Герману захотелось спросить о том вечере Люсю, но он лишь молча взял ее руку в свою. И она будто поняла, что он хотел спросить…
— Ты предал его и меня,— тихо сказала она, оставив свою руку в его ладони. — Его — потому что пожалел, меня — потому что пожертвовал мной во имя этой жалости. В тот вечер он попросил меня прийти к нему без тебя. Это правда. И признался мне в любви. Но это ничего не значило. Я любила только тебя.
— А я любил вас обоих.
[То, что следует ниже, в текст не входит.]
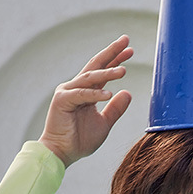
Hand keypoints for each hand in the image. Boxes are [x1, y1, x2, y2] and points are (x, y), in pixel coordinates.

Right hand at [38, 36, 132, 165]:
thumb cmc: (80, 140)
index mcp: (87, 91)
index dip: (116, 59)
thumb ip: (115, 109)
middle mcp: (77, 87)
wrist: (62, 153)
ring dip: (107, 73)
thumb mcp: (104, 123)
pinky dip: (95, 94)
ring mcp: (68, 92)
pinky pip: (82, 95)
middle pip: (96, 65)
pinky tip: (109, 93)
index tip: (130, 50)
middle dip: (111, 52)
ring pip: (90, 78)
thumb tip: (128, 93)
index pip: (103, 71)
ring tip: (123, 70)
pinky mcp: (62, 101)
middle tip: (125, 40)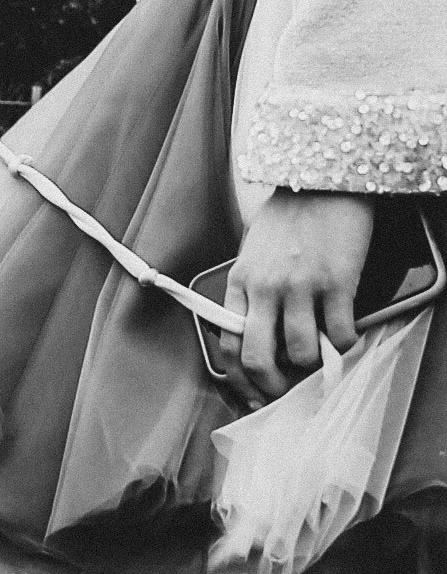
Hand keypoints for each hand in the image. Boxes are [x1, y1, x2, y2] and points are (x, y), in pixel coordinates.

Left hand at [229, 189, 373, 400]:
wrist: (322, 180)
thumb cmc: (289, 217)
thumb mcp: (255, 252)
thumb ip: (253, 292)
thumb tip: (260, 334)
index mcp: (241, 281)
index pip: (229, 344)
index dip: (242, 379)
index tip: (256, 393)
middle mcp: (266, 288)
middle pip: (258, 358)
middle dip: (272, 387)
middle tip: (288, 392)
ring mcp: (301, 287)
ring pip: (300, 353)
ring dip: (313, 366)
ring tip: (322, 357)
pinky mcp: (337, 283)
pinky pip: (339, 334)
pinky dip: (344, 345)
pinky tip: (345, 336)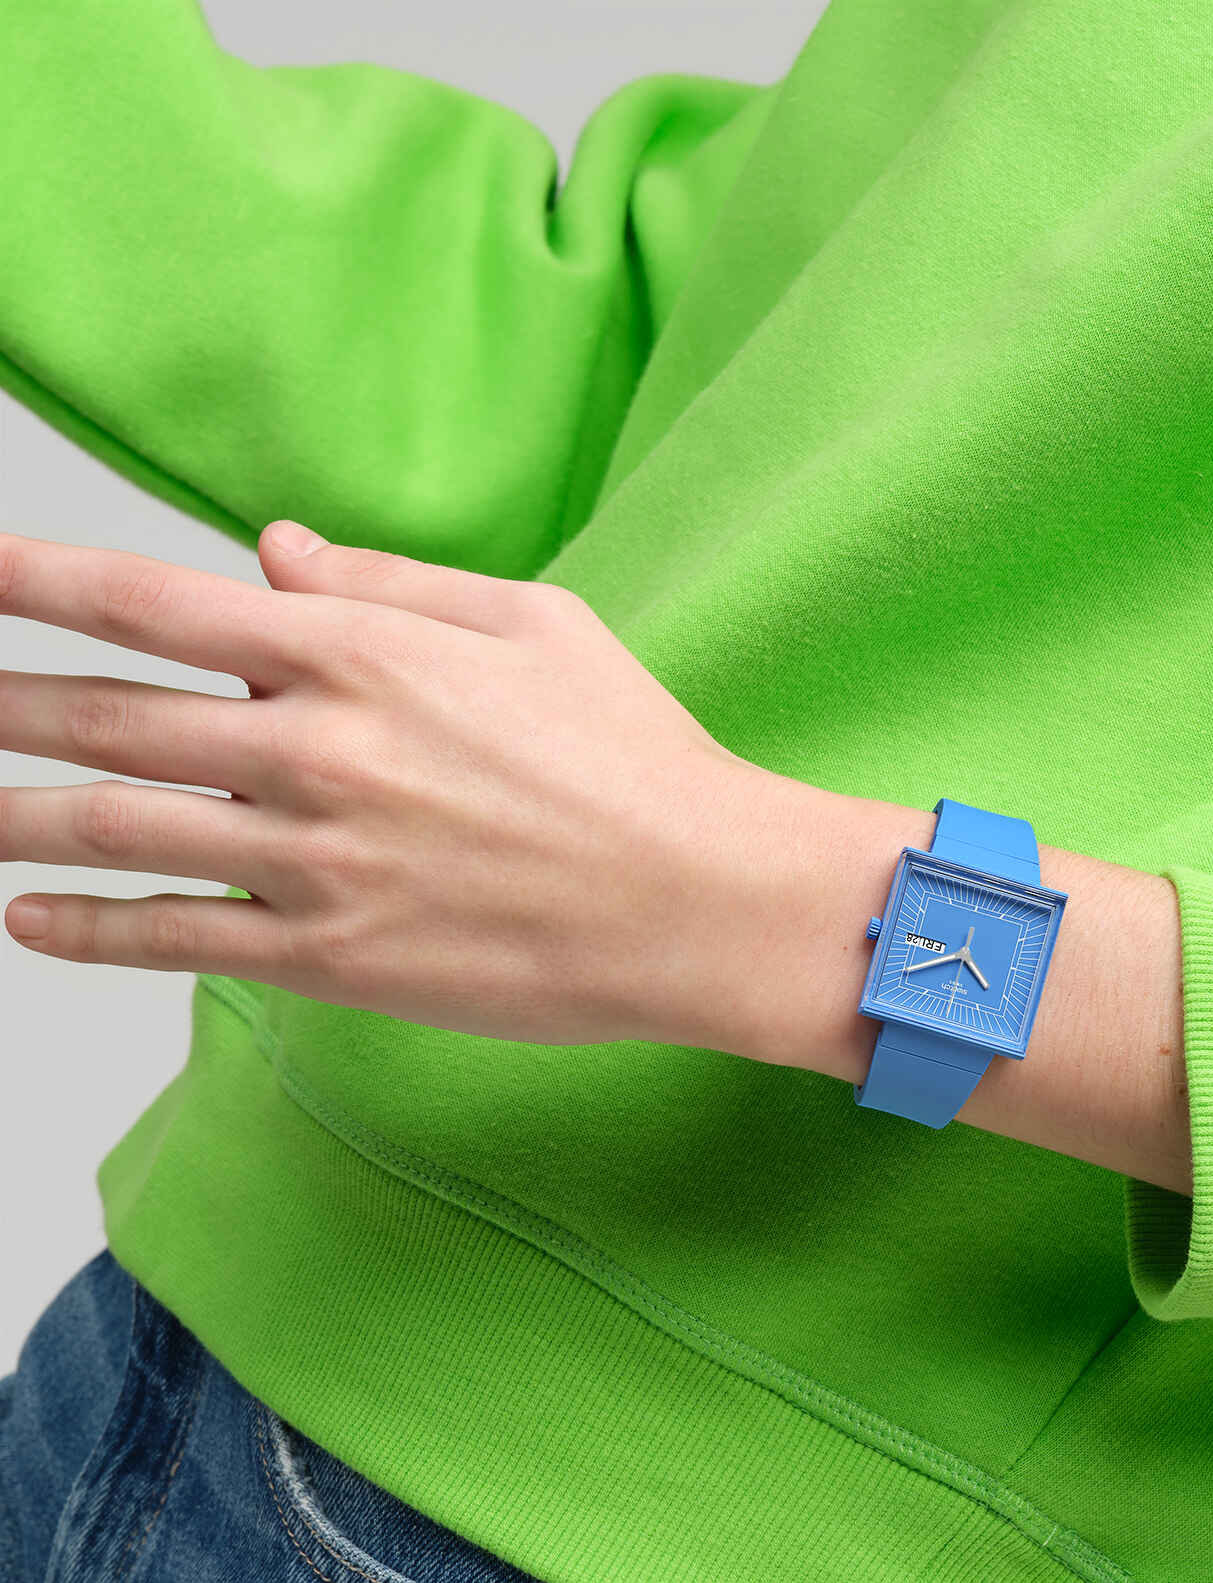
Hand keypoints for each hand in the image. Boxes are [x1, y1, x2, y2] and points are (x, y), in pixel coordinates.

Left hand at [0, 520, 802, 1047]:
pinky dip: (84, 932)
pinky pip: (174, 939)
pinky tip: (26, 921)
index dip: (31, 581)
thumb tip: (276, 555)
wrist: (701, 900)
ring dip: (5, 816)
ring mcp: (313, 859)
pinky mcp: (332, 956)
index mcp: (359, 653)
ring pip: (111, 826)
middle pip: (97, 713)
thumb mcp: (539, 623)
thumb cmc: (637, 757)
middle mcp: (313, 748)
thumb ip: (396, 582)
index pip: (147, 600)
У меня не было выбора.
— Не перебивай меня. — Ее руки дрожали, когда она прикуривала. — Я сказала ему тогда, что люблю другого. Но ты исчез… Итак, сначала его пожалел ты, потом я. Я вышла за него без любви. Дружба, привязанность, злость на тебя… Уязвленное самолюбие. Начало великого обмана… Ты помнишь, каким он был? Чистым. «Я не умею», — как часто он говорил это. А я в ответ: «Ты сам не понимаешь, как ты талантлив!» Ты часто смотришь на часы, торопишься?
— У меня скоро самолет. Я закажу такси.
— Ты разве приехал не к нам? — Боль на мгновение вспыхнула в ее глазах, и они потухли. — Ты вспоминал о нас?
Что он мог ей ответить?
— У меня, Люся, было две жизни, как я теперь ясно осознаю. Одна — это Ленинград, карьера и прочее… Другая крайне бедна событиями. Так называемая частная жизнь карьериста: ничего примечательного, почти нет друзей, близких, и все женщины случайны.
— У тебя семья?
— Извини, я все же закажу такси.
В трубке звучали короткие гудки. Он упорно набирал нужный номер. Стоило ли рассказывать этой женщине, ждущей теперь от него невозможного, о смерти жены? Наконец ему ответили, и он назвал нужный адрес.
— От чего он умер?
— Рак. Мучился очень… А все-таки жаль, что ты ни разу не захотел нас увидеть. Мы ведь тебя ждали, часто о тебе говорили, особенно в последние месяцы, когда он уже знал…
Ее голос дрогнул. Она встала и вышла из комнаты.
— Люся! — Он настиг ее у панорамного окна мастерской. Обнял ее плечи.— Хочешь, я останусь? Ведь это еще не вся жизнь. Или давай вместе уедем. Ко мне, в Питер. Начнем все заново.
Она повернулась к нему. Сухие глаза смотрели прямо. Она вдруг показалась ему бесконечно чужой.
— Ты меня не так понял, Гера. — Хозяйка мастерской поправила его галстук, погладила руками лацканы пиджака.— Решил, что моя жизнь не удалась? Да, Оза был бездарным ремесленником. Это правда, но не вся. У него был дар. Дар быть человеком. Бездарный художник был хорошим человеком, и я была счастлива с ним. У меня ведь уже внуки.
Уже открывая дверь подкатившего такси, он вдруг оглянулся и посмотрел на окно мастерской. Нет, у окна никто не стоял.